In coming to its decision in the Cunningham case, the High Court stated that, in having issued the personal injury proceedings, the plaintiff had breached the rule in Henderson v. Henderson. The rule in Henderson v. Henderson is frequently argued before the courts by a party seeking to avoid having to defend multiple, separately brought, claims arising from the same set of facts. The Court of Appeal in the present case noted that the rule in Henderson v Henderson is not absolute, but is to be applied using a “merits-based approach”.

The Court further noted that the rule in Henderson v Henderson is not automatically applicable in cases where there is a designated statutory route of redress for certain aspects of an individual’s case, as here. The Court of Appeal emphasised that the rule in Henderson v Henderson requires that the plaintiff must have been able to have brought forward the claim in the second proceedings in the first proceedings. In respect of Mr Culkin’s case, the Court observed that:

“Even if he had wanted to, the plaintiff could not have combined a common law claim for personal injuries along with the statutory claim for discrimination in the one set of proceedings. Just as the Equality Tribunal had no jurisdiction to entertain the common law claim, the High Court had no first instance jurisdiction to adjudicate upon the statutory claim for discrimination or harassment under the 1998 Act.”

Overturning the decision of the High Court, the Court of Appeal stated that it was simply not possible for Mr Culkin to have brought forward his “whole case” before the Tribunal because that statutory body had no jurisdiction to entertain a personal injuries claim.

The Court further noted that section 101(2) of the Employment Equality Acts states that where an individual has referred a case to the Equality Tribunal (WRC) under section 77(1) (discrimination or harassment) and an investigation has begun, the individual will not be entitled to recover damages at common law, i.e. in the courts, in respect of “the case”.

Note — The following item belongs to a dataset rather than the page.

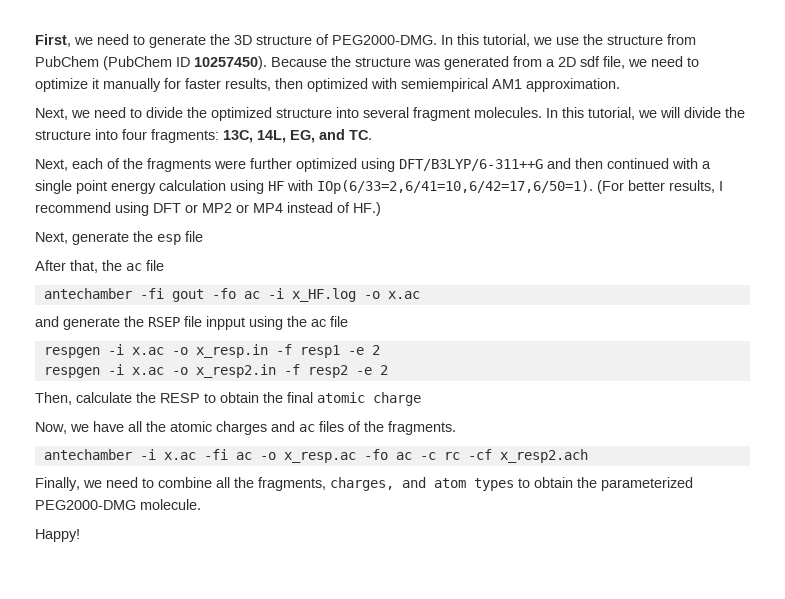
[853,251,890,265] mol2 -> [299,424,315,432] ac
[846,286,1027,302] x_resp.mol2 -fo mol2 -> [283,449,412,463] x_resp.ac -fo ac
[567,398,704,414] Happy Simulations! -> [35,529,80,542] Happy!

The High Court, in Mr Culkin’s case, interpreted “the case” widely so as to include the facts underlying the claim. However, the Court of Appeal said that a much narrower interpretation of this section is required. Referring back to an earlier section in the Employment Equality Acts (section 101(1)), the Court of Appeal stated that the limitation under section 101(2) only applies in respect of common law claims concerning an employer’s failure to comply with an equal remuneration claim or an equality clause. The Court stated:

“s. 101 serves to bar complementary claims for discrimination before the Tribunal and at common law in respect of claims based on failure to comply with an equal remuneration term or an equality clause. But it has no wider meaning and, specifically, it does not bar subsequent personal injuries claims per se where an earlier discrimination claim before the Tribunal has failed.”

Key Implications for Employers

Following this decision, employers should be aware that defeating a discrimination or harassment claim in the WRC will not automatically operate to prevent an employee, or former employee, from bringing a separate personal injuries claim, notwithstanding that both claims arise from the same set of facts. Having regard to this issue, the Court of Appeal concluded that it will be up to the trial court “to determine whether or not the personal injuries claim – or, at least, parts of the claim – should fail on the ground that it amounts in substance to a collateral attack on the earlier decision of the Equality Tribunal” (now the WRC).